Miré rápidamente a mi alrededor. El suave sonido de los instrumentos de los músicos y la ruidosa diversión ocultaban nuestra conversación.

—Cuando nos encontramos por primera vez, Señor, en el huerto, ¿a quién le comentasteis el hecho?

—Por qué, Mahu. Sólo a mi madre. A partir de aquel día quedaste marcado.

—Es decir, que Hotep lo sabía. Él se burló de mí con ese dato.
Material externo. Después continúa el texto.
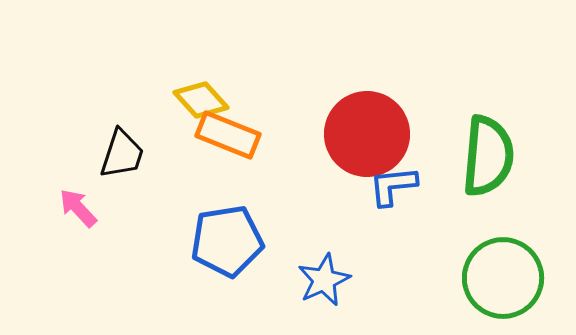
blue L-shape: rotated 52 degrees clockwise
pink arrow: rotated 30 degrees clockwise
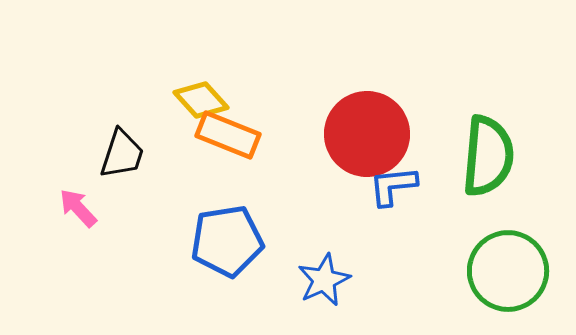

El Velado bebió con placer de su copa. Su rostro amarillento se puso rojo.

—Piensa, Mahu —dijo.

Cerré los ojos. Recordé estar sentado en el claro, el viaje a la casa, al pobre Sobeck deslizándose entre los árboles, de la mano con su amante prohibida. El lugar era el mismo donde había visto por primera vez al Velado, y también el olivar que se extendía entre el Pabellón del Silencio y la residencia. Mi mente era un torbellino. La Gran Reina Tiye nunca traicionaría a su hijo. ¿Era aquello un juego de mi propio señor, algún truco engañoso? ¿Pero cómo se había enterado del asunto de Sobeck? Y recordé su expresión de ultraje, no porque una de las concubinas de su padre lo hubiera traicionado, sino por el insulto a la majestad de cargo. Además, la infortunada relación de Sobeck había comenzado bastante antes de que el ejército marchara hacia Kush. ¿Era entonces un caso de traición? Quizá a Sobeck lo habían visto y seguido… pero ¿quién? Recordé la cesta de higos, las víboras ocultas allí, la vasija de vino envenenado y el ataque homicida cerca de la ribera.

—¿Señor? —Metí un dedo en el vino y dibujé la primera letra—. Creo que conozco el nombre del espía.

Tres días después, el Velado nos convocó a mí y a Imri a una reunión en el pabellón del jardín. Mi amo estaba morado de rabia. En su mano había un trozo de papiro que agitó delante de nuestras caras.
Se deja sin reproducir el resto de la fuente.